A análise da OCC na IL 1188 é incomumente direta. As negociações de cripto como principal sem risco são, nas palavras da agência, "o equivalente funcional" da atividade de corretagem bancária reconhecida e "um desdobramento lógico" das atividades de custódia de cripto que a OCC já permite sob a Carta Interpretativa 1170. A agência se apoia em três dos seus quatro fatores de "negócio bancário" que pesam "fortemente a favor" da permissão. Não há exclusão, nem piloto, nem sandbox — é simplesmente confirmado como parte do que os bancos nacionais estão autorizados a fazer.
O risco de inadimplência na liquidação que o banco herda é descrito como "nominal". Essa é a palavra legalmente importante. Uma vez que a OCC define uma atividade cripto como tendo apenas risco nominal, o perímetro regulatório que se aplicava a toda a geração anterior de elaboração de regras bancárias de cripto — sobretaxas de capital, cartas de expectativa de supervisão, revisões operacionais no estilo FedNow — colapsa em uma fiscalização rotineira.
Para contexto, a IL 1188 foi precedida pela IL 1186 em 18 de novembro de 2025, que autorizou separadamente os bancos nacionais a pagarem taxas de rede blockchain e a manterem os pequenos saldos principais de cripto necessários para isso. Juntas, as duas cartas estabelecem que um banco nacional pode custodiar cripto, transacionar cripto para clientes e pagar o gás para fazer as transações serem concluídas — a pilha completa que um cliente de tesouraria corporativa ou de varejo precisa do seu banco principal.
Por que a isenção de MSB é o verdadeiro avanço
A razão pela qual Wells Fargo, Citi e JPMorgan não têm competido com a Coinbase e a Robinhood na negociação de cripto para o varejo não é técnica. É a Lei de Sigilo Bancário (BSA) federal. A maioria das empresas não bancárias que compram e vendem cripto para clientes enquadram-se nas categorias de "transmissor de dinheiro" e "empresa de serviços monetários" (MSB) da FinCEN, com todo o registro, licenciamento estado por estado e sobrecarga de conformidade com a BSA que isso traz.

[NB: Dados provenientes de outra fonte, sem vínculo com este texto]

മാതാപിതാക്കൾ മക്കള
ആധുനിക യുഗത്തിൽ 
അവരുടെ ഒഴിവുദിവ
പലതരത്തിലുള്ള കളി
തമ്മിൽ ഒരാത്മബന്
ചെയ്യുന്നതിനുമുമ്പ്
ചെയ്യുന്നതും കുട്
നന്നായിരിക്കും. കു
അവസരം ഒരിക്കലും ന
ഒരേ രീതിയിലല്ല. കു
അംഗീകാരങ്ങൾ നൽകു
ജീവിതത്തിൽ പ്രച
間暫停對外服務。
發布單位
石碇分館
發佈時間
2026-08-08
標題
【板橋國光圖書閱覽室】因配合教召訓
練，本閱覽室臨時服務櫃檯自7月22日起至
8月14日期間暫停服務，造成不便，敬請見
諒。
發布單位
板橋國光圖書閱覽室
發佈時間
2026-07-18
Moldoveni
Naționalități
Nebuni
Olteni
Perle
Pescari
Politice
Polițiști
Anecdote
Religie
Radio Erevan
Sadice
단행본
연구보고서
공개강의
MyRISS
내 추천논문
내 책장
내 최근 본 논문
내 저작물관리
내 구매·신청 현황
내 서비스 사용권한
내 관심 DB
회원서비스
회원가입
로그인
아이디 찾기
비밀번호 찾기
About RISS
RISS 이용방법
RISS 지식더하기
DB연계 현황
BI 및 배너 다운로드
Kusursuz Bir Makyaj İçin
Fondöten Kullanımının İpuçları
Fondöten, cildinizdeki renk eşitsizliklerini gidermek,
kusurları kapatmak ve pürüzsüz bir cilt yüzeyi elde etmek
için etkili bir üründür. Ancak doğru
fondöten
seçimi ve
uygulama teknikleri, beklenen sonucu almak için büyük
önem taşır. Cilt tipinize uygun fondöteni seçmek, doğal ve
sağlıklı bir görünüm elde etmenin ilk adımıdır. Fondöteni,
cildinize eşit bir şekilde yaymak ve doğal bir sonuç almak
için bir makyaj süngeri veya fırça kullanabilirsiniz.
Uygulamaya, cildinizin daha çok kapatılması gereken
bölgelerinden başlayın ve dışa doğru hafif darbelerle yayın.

A BSA exclui explicitamente os bancos da definição de MSB. Isso sempre foi verdade, mas até a IL 1188 a OCC não tinha deixado claro que uma mesa de negociação de cripto dentro do banco se beneficiaria da isenção — os supervisores podiam e leram as orientações anteriores como exigindo que os bancos transferissem a atividade para uma subsidiária licenciada separadamente. A orientação da era Brian Brooks de 2020-2022 tentou essa clareza e foi parcialmente revertida durante o período do presidente interino Hsu; a IL 1188 termina o trabalho que foi iniciado.
A consequência competitiva é assimétrica. Coinbase, Kraken e Gemini passaram anos e gastaram dezenas de milhões de dólares construindo licenças de transmissor de dinheiro em todos os 50 estados, além do registro na FinCEN, além da BitLicense, além de equivalentes internacionais. Um banco nacional herda o equivalente a essa pilha com custo marginal quase zero no dia em que abre sua mesa de negociação de cripto. O alvará federal do banco prevalece sobre o licenciamento estado por estado para atividades bancárias permitidas, e a carta interpretativa da OCC é a peça fundamental que diz que a negociação de cripto é uma dessas atividades.